The IEEE, World’s largest professional association that has invented standards like WiFi may be the one to solve one of the biggest challenges in the emerging Cloud computing economy.
Unlike the current business software vendors such as SAP, Oracle, IBM etc., providers of equivalent cloud versions do not provide an easy way for their individual offerings to work together (interconnect.)
As a result, while I can easily make an enterprise planning software (ERP) from SAP talk to an HR software from its main rival Oracle directly, I cannot make a customer management (CRM) cloud service from salesforce.com talk ‘directly’ to a cloud productivity suite from Google.
A large part of the reason has been that each of the cloud providers thinks that it can emerge as a standard — and thereby bring even its competitors onto its ‘platform’ and there will be no need for further interconnect.
The problem is currently solved by a local program ‘downloading’ the cloud data from one provider and ‘uploading’ it onto another provider. While it works in crunch situations, it fails to even come close to the real interconnection and coordination that customers seek.
For example, when a customer makes a purchase, the company would like the data to be automatically passed on to the vendor management application (often from another cloud provider) so that the latter can increase its next order suitably. In the cloud computing World, this would ideally be done by having an interconnection between the computers of both cloud providers — between their data-centers, instead of the customer having to download and upload manually.

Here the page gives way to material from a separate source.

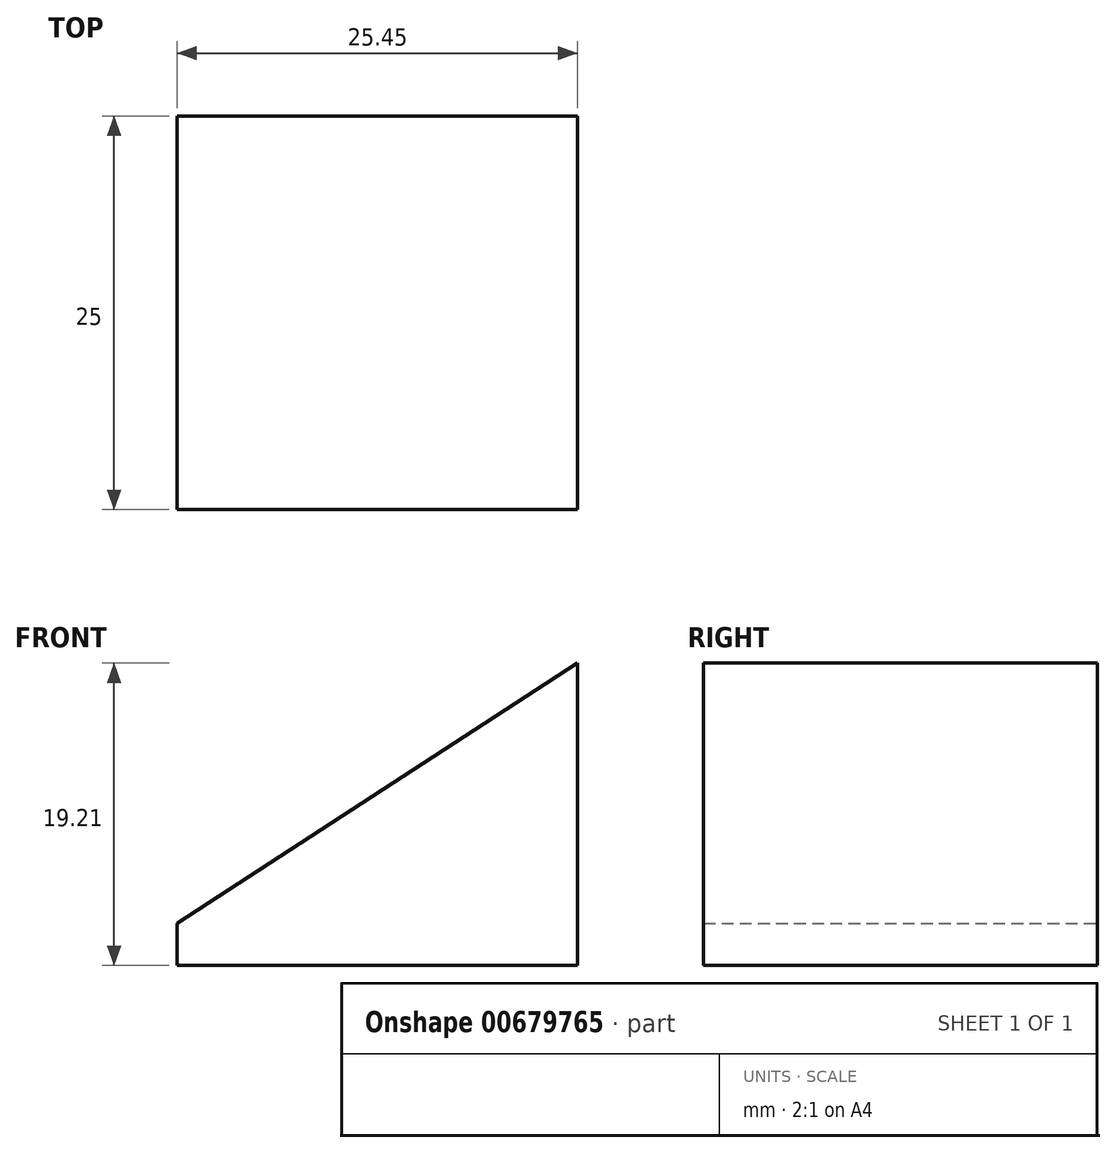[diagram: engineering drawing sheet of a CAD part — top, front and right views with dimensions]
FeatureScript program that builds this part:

“To achieve the economies of scale that will make cloud computing successful, common platforms are needed to ensure users can easily navigate between services and applications regardless of where they’re coming from, and enable organizations to more cost-effectively transition their IT systems to a services-oriented model,” points out Dr Alexander Pasik, CIO at IEEE.
According to industry research firm IDC, revenue from public cloud computing services is expected to reach US$55.5 billion by 2014, up from US$16 billion in 2009, but lack of standards for real-time exchange of data is hampering its growth, IEEE warned.
“Today, many public cloud networks are configured as closed systems and are not designed to interact with each other. The lack of integration between these networks makes it difficult for organizations to consolidate their IT systems in the cloud and realize productivity gains and cost savings.
“To overcome this challenge, industry standards must be developed to help cloud service providers design interoperable platforms and enable data portability,” it said.
The IEEE will hold a seminar next month to discuss the way forward, it added.